I am happy to provide the following review of this interesting book by Martin and Simon, who are readers of Junk Charts. Martin also publishes a blog, and he's the one who has created bumps charts for the Tour de France races (which also appear in the book).
Interactive Graphics for Data Analysis is an advanced book written by two researchers who have deep experience developing graphics software. People who like to go beyond the basics will find it a useful addition to the literature.
To give you an idea of the level of sophistication, just in Chapter 1 (titled Interactivity), the two authors utilize set operations, SQL statements, and parallel coordinate plots. They assume you have some sense of what those are. That said, those sections can be skipped without interrupting the flow of the book.

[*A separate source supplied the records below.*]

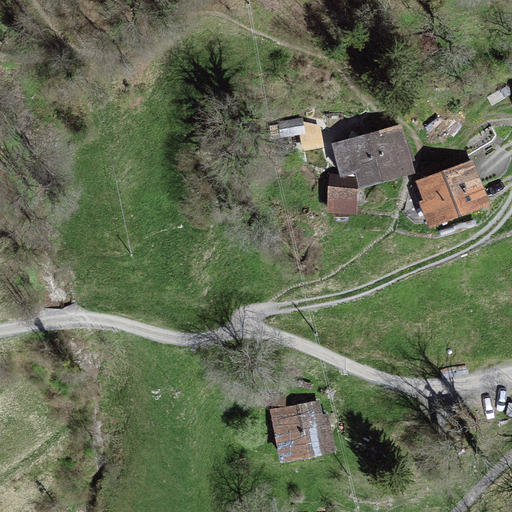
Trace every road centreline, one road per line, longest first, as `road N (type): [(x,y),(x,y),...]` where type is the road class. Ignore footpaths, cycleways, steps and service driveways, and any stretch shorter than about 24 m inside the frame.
road 1 (unclassified): [(511,371),(414,385),(242,326),(191,336),(58,319),(0,327)]
road 2 (track): [(266,310),(343,298),(456,251),(492,225),(511,187)]
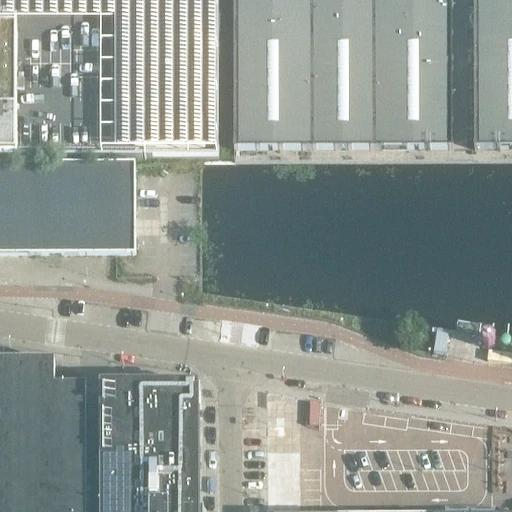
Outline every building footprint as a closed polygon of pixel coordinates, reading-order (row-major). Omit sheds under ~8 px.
[(219,161),(219,64),(218,64),(217,0),(0,0),(0,160),(137,161),(153,161),(219,161)] [(310,152),(309,0),(233,0),(234,153),(310,152)] [(375,152),(374,0),(309,0),(310,152),(375,152)] [(453,152),(452,0),(374,0),(375,152),(453,152)] [(511,151),(511,0),(474,0),(475,152),(511,151)] [(136,229),(136,188),(135,165),(0,165),(0,257),(55,257),(116,257),(136,257),(136,229)] [(446,358),(449,334),(437,332),(434,356),(446,358)] [(87,511),(87,391),(87,390),(81,390),(81,378),(55,374),(55,365),(53,365),(53,366),(0,365),(0,511),(87,511)] [(199,511),(200,393),(200,390),(196,390),(102,390),(102,511),(93,511),(199,511)] [(293,511),(293,399),(268,395),(267,511),(293,511)]
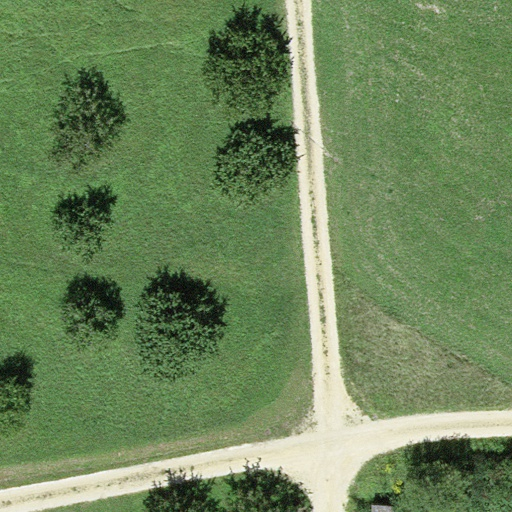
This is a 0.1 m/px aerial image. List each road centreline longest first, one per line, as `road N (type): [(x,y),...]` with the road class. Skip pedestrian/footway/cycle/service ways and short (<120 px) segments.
road 1 (track): [(511,434),(308,448),(0,503)]
road 2 (track): [(325,511),(298,0)]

The following key messages from these authors are worth repeating:
- There is a distinction between statistical graphics and data graphics. Underlying trends and patterns in the data is often made clear by performing statistical analyses on the data, with the results added to charts (e.g. loess lines). When dealing with very large data sets, statistical charts (such as box plots) are found to be much more scalable, precisely because they do not attempt to put every data point onto the page.

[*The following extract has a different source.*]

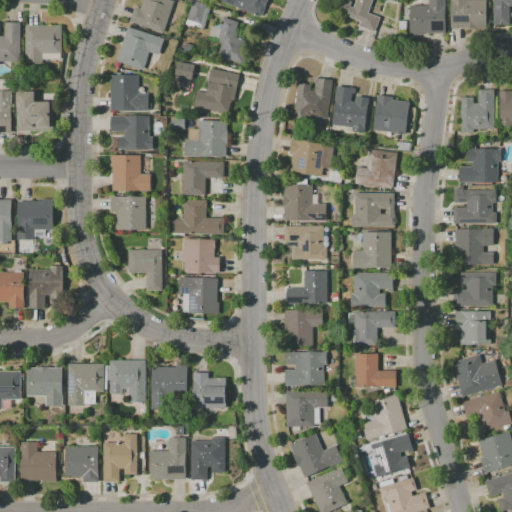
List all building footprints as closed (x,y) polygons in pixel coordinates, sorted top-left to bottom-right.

- The authors stress the need to look at a variety of charts when doing exploratory data analysis. This is because most chart types do certain things well but not others.
- Throughout the book, they make much hay of the problem of "over-plotting", that is, overlapping data. This happens when data is abundant, or when values are concentrated in a narrow range. A great illustration of this problem is the parallel coordinates plot, which can look entirely different depending on which lines are plotted on top of which other lines. (The charts on the right are identical except for the order in which the lines are plotted.) Common strategies include "jittering", and varying transparency. Many of these strategies have issues of their own.

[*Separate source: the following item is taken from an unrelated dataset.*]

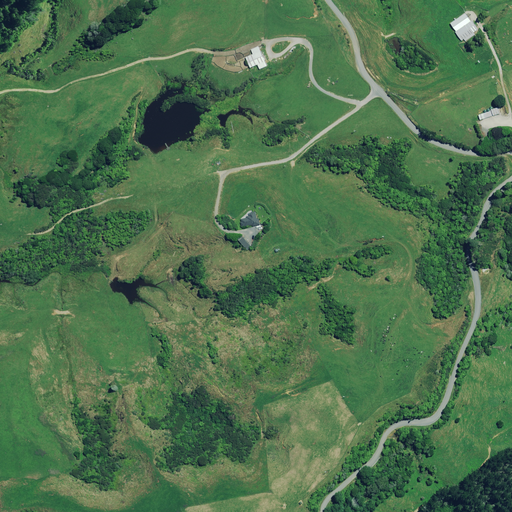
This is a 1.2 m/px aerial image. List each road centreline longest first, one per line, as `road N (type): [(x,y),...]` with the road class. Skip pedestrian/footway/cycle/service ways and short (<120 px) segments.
road 1 (unclassified): [(320,511),(373,463),(386,433),(426,429),(439,413),(476,292),(471,247),(487,204),(511,176)]
road 2 (unclassified): [(511,151),(460,148),(416,132),(364,73),(326,0)]
road 3 (track): [(425,511),(475,474),(511,426)]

- They also point out that the look of many multivariate charts (such as mosaic charts) depends on the sorting of the data. This is a key weakness of many such plots. Just think about this the next time you create a stacked column chart.
The book is divided into two sections: Principles and Examples. The second half, the Examples section, consists of case studies in which the authors show examples of how to investigate the structure of a given data set.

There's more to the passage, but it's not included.